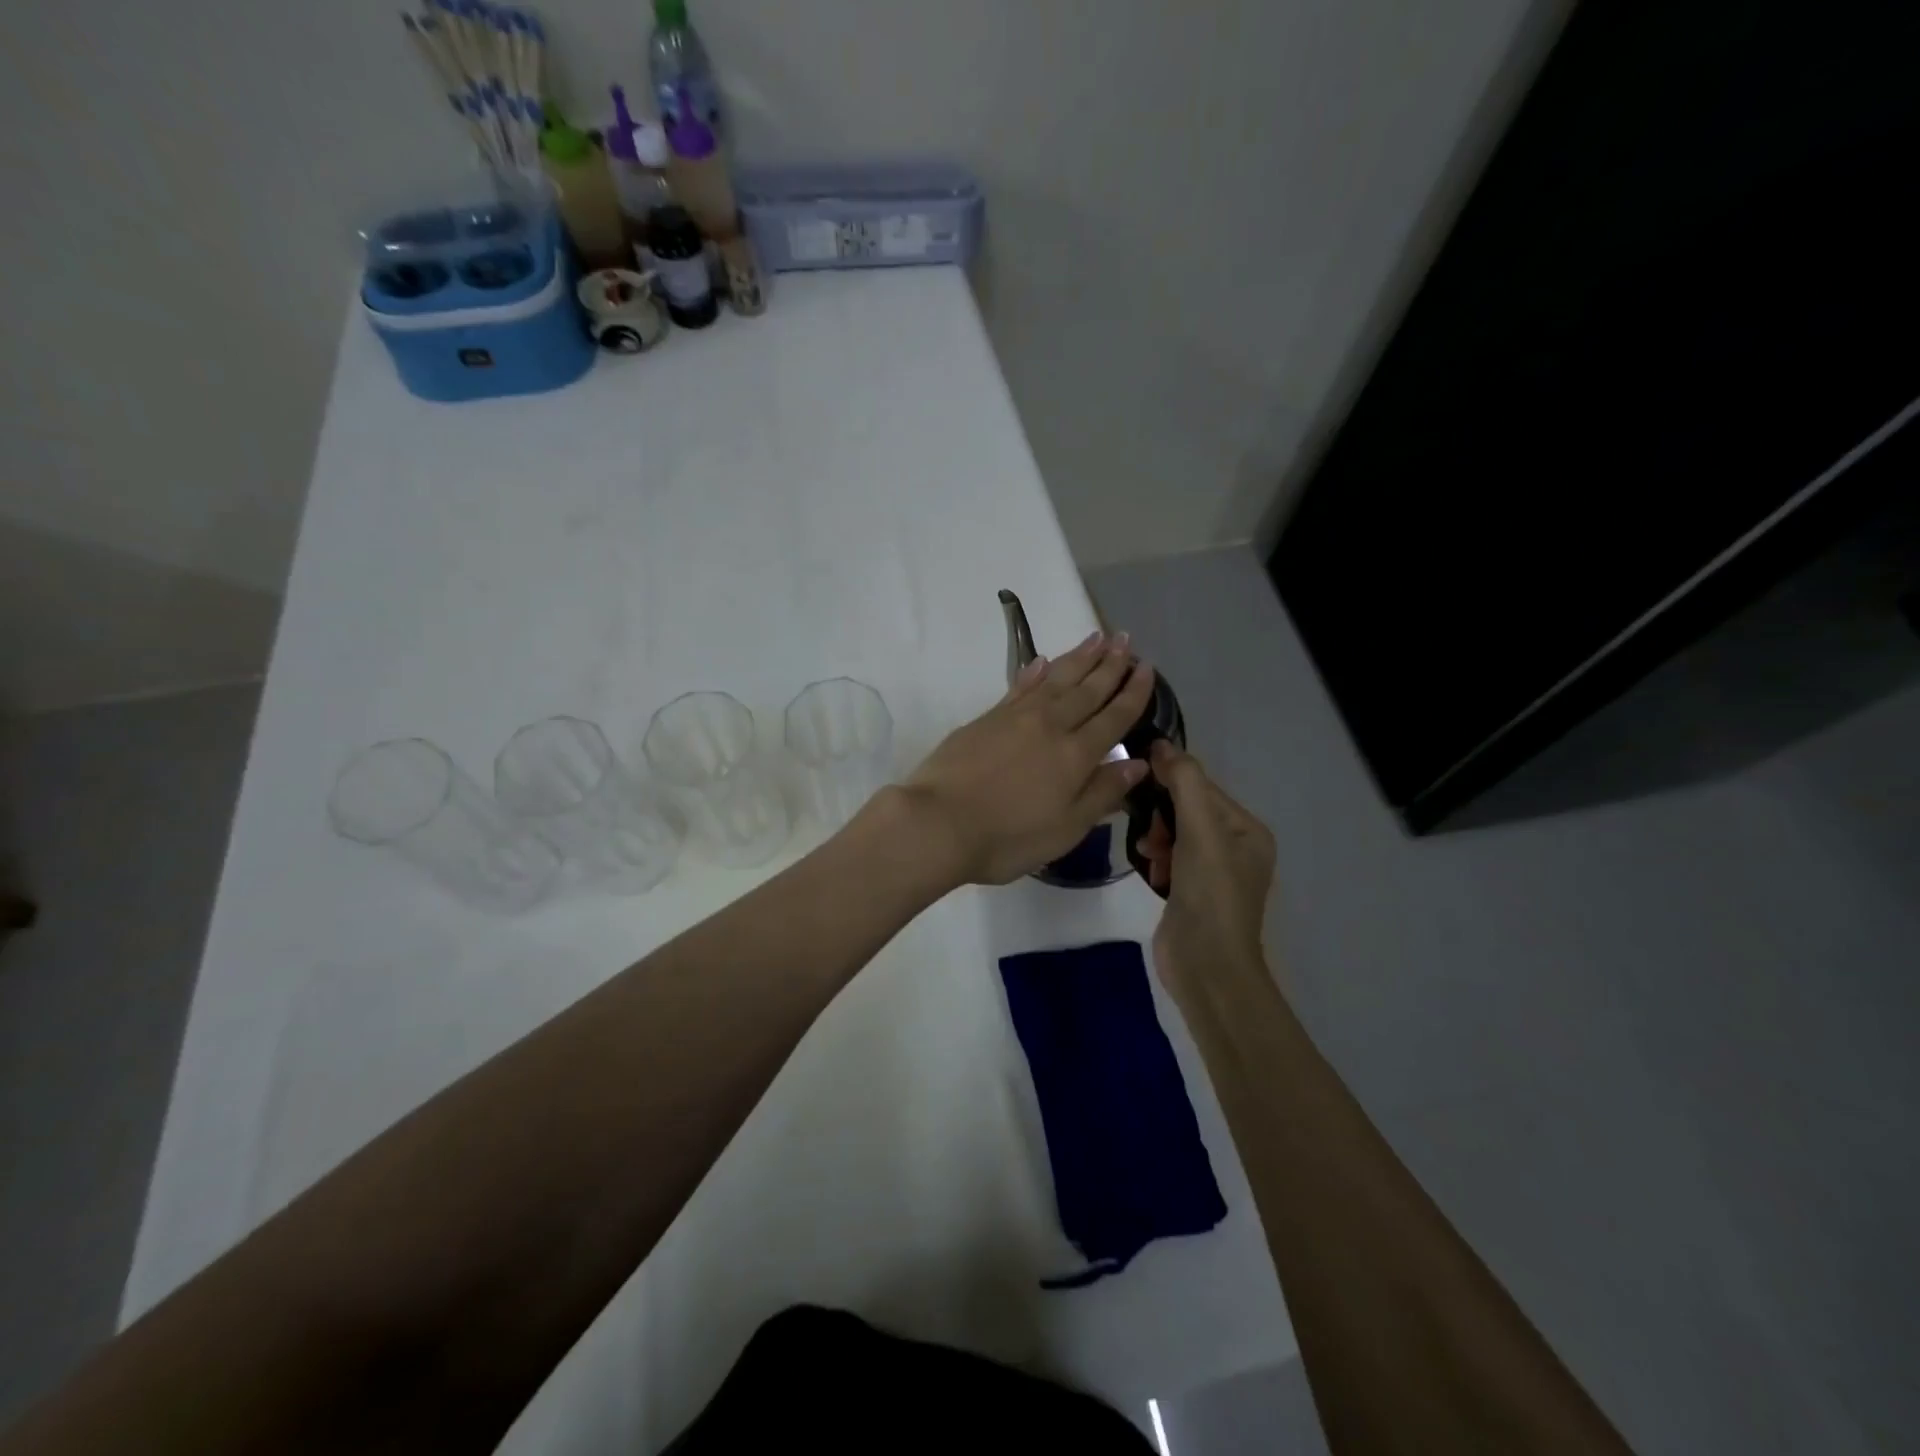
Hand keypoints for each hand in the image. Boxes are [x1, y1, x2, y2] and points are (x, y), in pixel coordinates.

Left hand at [904, 630, 1156, 885]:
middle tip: (1126, 639)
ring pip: (1056, 679)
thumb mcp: (1066, 829)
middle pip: (1087, 689)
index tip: (1147, 669)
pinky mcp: (987, 718)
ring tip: (1097, 638)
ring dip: (1078, 658)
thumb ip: (1102, 793)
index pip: (1113, 717)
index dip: (1133, 693)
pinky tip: (1042, 661)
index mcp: (1076, 755)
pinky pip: (1020, 686)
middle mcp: (1051, 726)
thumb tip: (1137, 763)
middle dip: (1110, 664)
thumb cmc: (1007, 837)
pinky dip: (1034, 671)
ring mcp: (1015, 717)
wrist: (938, 822)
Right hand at [1134, 740, 1276, 993]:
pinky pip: (1168, 857)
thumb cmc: (1210, 895)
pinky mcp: (1190, 891)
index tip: (1138, 781)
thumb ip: (1184, 783)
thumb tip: (1162, 745)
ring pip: (1173, 833)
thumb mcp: (1200, 832)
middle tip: (1151, 835)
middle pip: (1186, 809)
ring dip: (1156, 838)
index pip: (1203, 787)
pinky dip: (1157, 859)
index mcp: (1247, 830)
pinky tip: (1152, 872)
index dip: (1171, 781)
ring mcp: (1212, 872)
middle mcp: (1234, 847)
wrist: (1207, 967)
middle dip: (1163, 816)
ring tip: (1150, 856)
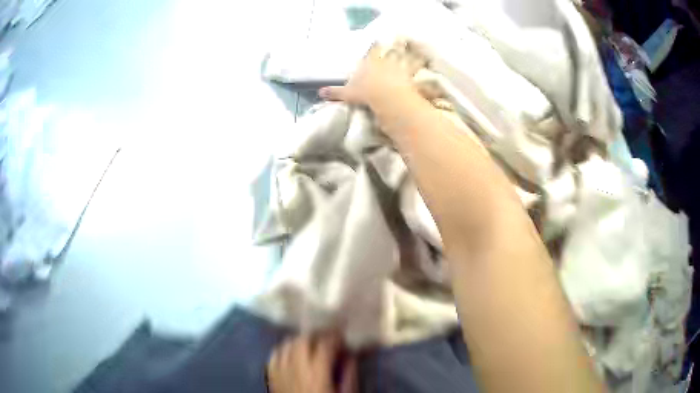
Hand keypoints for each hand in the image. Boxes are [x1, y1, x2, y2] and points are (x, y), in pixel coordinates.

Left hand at [267, 333, 357, 392]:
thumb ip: (349, 374)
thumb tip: (350, 355)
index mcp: (317, 375)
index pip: (324, 346)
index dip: (334, 336)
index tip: (342, 334)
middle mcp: (296, 370)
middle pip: (302, 341)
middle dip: (317, 336)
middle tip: (328, 339)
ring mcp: (280, 373)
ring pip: (286, 345)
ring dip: (300, 341)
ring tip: (311, 345)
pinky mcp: (272, 378)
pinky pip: (274, 356)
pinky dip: (283, 350)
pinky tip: (292, 354)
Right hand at [319, 41, 425, 108]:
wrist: (387, 97)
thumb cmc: (366, 92)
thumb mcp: (348, 93)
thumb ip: (335, 92)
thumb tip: (320, 92)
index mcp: (370, 62)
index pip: (373, 50)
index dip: (375, 46)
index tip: (378, 42)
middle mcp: (386, 61)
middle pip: (391, 51)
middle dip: (394, 47)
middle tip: (400, 42)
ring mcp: (400, 67)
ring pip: (406, 58)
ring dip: (410, 55)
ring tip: (415, 53)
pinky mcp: (411, 77)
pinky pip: (417, 70)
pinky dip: (420, 68)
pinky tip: (424, 67)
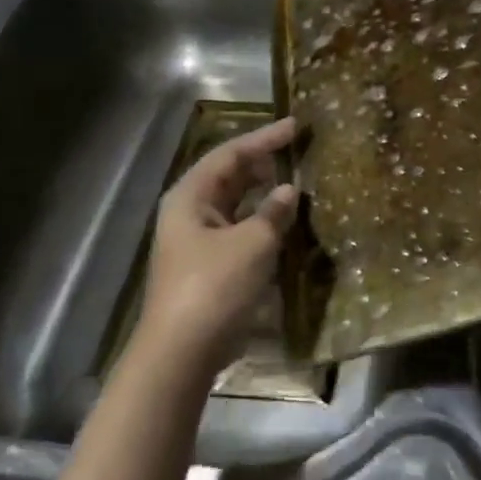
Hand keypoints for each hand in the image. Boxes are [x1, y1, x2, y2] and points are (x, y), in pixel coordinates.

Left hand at [135, 117, 299, 378]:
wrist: (181, 354)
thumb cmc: (214, 287)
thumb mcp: (253, 243)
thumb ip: (274, 211)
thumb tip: (290, 190)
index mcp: (190, 197)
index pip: (230, 154)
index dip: (264, 138)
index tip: (296, 126)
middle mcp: (190, 212)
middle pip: (229, 176)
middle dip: (263, 163)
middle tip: (299, 151)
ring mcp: (197, 241)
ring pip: (235, 204)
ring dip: (263, 193)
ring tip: (298, 181)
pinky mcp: (209, 266)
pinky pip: (239, 229)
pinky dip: (261, 220)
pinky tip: (285, 221)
──────
**Exercise instructions**. Lines of the listing that contain the word "Left" are to be counted; report only their number.

**Result**. 3